### Tasks
[1] Name each core value listed in the page on trauma-informed care for neurodivergent adults.
[2] Reproduce the part of the page on trauma-informed care for neurodivergent adults starting with "## What Makes" and going on through "to Adapt Them)".

### Source extract
>>>

I know what it’s like to walk into a room, therapy session, or group and feel like everything is built for someone else. For neurodivergent adults, trauma recovery must center our differences—not erase them.
## What Makes Trauma-Informed Care Different
Trauma-informed care recognizes how trauma shapes our nervous systems and view of the world. Instead of asking what’s “wrong with you,” it asks: What happened to you? What do you need right now?
Core values:
- Safety—quiet, flexibility, and sensory-friendly spaces
- Empowerment—honoring your decisions and strengths
- Collaboration—mutual respect and honest feedback
- Trust—consistent support and open communication
- Acceptance—validating neurodivergent needs
## How Trauma Shows Up for Neurodivergent People
Trauma symptoms overlap with neurodivergent traits: trouble with transitions, lingering overwhelm, shutdowns, or needing to stim. Sensory overload, social misunderstanding, and masking are both daily survival skills and wounds.
## Evidence-Based Therapies (and How to Adapt Them)
- **TF-CBT:** Visual aids, breaks, creative/tangible alternatives to “talk”
- **EMDR:** Sensory-friendly options, less verbal
- **Somatic Experiencing:** Movement, stims, honoring bodily cues
- **Narrative Therapy:** Storytelling, art, diagrams
- ** Creative/Expressive:** Music, drawing, poetry, play
Adapt pace, environment, and communication. Make therapy something that works for you, not against you.
## Personalizing Recovery
Set up:
- Low-stimulation, comfortable spaces
- Written or visual communication
- Flexible session structure—always allow pausing or breaks
- Permission for stimming/regulation
- Providers who respect autonomy
## Red Flags
Avoid providers who: dismiss your needs, insist on eye contact, shame stimming, rush your pace, or push “normalcy.” The right fit honors your adaptations and lets you lead.
## In Summary
Recovery for neurodivergent people means healing with our brains and bodies, not against them. You deserve authentic safety, consent, and a path shaped for *you*.

<<<

### Input data

>>>

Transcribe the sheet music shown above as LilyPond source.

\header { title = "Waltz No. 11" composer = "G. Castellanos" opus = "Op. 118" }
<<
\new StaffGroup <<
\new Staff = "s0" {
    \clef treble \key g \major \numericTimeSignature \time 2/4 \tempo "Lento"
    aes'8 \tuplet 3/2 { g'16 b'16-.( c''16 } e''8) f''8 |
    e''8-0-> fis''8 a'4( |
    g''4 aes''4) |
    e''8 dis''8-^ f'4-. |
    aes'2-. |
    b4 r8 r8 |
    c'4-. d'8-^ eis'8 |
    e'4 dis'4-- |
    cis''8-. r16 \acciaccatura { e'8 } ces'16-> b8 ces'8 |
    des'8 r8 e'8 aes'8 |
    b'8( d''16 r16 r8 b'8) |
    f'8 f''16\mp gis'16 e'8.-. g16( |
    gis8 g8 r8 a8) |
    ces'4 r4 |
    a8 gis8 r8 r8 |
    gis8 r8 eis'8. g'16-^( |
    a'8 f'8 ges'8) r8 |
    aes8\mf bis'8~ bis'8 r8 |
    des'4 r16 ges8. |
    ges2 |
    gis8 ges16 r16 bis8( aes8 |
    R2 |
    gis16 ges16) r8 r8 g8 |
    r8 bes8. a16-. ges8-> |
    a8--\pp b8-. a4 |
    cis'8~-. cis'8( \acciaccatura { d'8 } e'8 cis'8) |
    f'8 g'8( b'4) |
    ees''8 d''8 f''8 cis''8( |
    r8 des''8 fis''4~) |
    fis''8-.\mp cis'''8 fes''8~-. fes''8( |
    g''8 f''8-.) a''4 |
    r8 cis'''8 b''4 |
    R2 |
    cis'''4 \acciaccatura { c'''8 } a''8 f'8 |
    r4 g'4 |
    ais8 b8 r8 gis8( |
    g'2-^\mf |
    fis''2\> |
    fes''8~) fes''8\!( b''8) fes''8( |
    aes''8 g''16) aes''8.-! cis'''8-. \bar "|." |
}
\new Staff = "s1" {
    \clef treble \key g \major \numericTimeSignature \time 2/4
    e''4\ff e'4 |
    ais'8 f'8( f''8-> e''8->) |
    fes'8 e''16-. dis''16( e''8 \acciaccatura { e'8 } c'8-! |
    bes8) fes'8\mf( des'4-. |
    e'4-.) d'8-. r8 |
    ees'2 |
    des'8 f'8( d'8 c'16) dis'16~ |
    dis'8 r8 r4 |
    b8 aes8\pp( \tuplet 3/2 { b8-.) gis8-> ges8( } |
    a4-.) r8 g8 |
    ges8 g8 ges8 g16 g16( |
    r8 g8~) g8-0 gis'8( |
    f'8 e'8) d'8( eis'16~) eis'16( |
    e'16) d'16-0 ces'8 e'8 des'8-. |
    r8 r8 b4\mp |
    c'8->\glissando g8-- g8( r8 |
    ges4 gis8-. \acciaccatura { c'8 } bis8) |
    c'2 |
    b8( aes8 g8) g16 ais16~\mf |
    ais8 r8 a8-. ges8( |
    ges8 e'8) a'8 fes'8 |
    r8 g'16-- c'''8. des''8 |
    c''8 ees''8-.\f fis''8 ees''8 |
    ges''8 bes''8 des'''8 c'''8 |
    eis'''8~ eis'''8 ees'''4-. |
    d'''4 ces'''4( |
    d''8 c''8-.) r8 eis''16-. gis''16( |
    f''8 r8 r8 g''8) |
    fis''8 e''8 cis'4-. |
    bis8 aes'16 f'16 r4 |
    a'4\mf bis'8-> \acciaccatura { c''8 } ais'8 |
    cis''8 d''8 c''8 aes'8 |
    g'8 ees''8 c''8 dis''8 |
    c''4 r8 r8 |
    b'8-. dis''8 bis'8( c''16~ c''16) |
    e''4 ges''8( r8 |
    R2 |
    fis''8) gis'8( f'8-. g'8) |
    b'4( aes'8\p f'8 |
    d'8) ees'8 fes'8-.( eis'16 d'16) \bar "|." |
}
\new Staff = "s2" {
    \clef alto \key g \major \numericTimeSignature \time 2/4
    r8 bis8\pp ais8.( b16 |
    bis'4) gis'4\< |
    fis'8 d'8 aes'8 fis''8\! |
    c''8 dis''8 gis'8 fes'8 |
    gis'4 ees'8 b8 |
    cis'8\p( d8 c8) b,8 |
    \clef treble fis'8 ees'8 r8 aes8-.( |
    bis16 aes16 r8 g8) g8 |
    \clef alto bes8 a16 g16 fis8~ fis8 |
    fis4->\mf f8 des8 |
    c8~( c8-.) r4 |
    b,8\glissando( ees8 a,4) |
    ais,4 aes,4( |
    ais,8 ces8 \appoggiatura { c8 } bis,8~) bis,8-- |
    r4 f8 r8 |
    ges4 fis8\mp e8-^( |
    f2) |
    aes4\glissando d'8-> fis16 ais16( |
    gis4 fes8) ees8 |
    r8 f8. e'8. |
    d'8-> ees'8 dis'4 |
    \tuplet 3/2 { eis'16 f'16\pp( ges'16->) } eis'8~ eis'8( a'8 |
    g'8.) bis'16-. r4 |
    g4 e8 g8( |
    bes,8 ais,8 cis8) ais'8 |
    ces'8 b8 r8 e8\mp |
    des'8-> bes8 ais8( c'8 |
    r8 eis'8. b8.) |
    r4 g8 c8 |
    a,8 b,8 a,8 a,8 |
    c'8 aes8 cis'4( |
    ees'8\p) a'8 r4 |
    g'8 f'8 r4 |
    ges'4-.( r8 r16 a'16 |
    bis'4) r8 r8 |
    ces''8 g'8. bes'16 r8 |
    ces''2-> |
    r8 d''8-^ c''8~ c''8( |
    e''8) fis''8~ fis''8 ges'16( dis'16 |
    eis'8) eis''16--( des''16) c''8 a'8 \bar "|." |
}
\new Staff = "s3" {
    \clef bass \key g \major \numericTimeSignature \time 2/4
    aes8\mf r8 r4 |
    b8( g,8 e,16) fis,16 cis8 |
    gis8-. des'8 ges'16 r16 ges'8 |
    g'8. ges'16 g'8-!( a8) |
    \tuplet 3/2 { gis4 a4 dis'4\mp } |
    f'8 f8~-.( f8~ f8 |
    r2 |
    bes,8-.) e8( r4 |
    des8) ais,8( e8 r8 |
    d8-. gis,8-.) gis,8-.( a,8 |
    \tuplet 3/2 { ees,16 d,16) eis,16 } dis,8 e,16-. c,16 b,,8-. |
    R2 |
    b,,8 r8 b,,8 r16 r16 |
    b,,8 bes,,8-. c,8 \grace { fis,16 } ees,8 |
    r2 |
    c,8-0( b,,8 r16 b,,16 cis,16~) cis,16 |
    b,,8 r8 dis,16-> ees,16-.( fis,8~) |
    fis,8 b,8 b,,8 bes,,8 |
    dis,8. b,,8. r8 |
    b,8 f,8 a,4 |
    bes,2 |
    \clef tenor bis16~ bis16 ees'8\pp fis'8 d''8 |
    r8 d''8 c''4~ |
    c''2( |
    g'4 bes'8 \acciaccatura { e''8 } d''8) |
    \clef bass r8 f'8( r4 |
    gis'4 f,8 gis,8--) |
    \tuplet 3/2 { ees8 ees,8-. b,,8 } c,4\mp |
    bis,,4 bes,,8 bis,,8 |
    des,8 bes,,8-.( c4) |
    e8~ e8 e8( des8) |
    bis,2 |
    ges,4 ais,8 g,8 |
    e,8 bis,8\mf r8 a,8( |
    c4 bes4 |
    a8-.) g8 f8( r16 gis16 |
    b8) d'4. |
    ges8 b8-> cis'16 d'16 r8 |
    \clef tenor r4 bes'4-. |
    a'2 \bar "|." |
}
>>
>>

<<<

### Answers to each task
[1] Safety, Empowerment, Collaboration, Trust, Acceptance

[2]
## What Makes Trauma-Informed Care Different
Trauma-informed care recognizes how trauma shapes our nervous systems and view of the world. Instead of asking what’s “wrong with you,” it asks: What happened to you? What do you need right now?
Core values:
- Safety—quiet, flexibility, and sensory-friendly spaces
- Empowerment—honoring your decisions and strengths
- Collaboration—mutual respect and honest feedback
- Trust—consistent support and open communication
- Acceptance—validating neurodivergent needs
## How Trauma Shows Up for Neurodivergent People
Trauma symptoms overlap with neurodivergent traits: trouble with transitions, lingering overwhelm, shutdowns, or needing to stim. Sensory overload, social misunderstanding, and masking are both daily survival skills and wounds.
## Evidence-Based Therapies (and How to Adapt Them)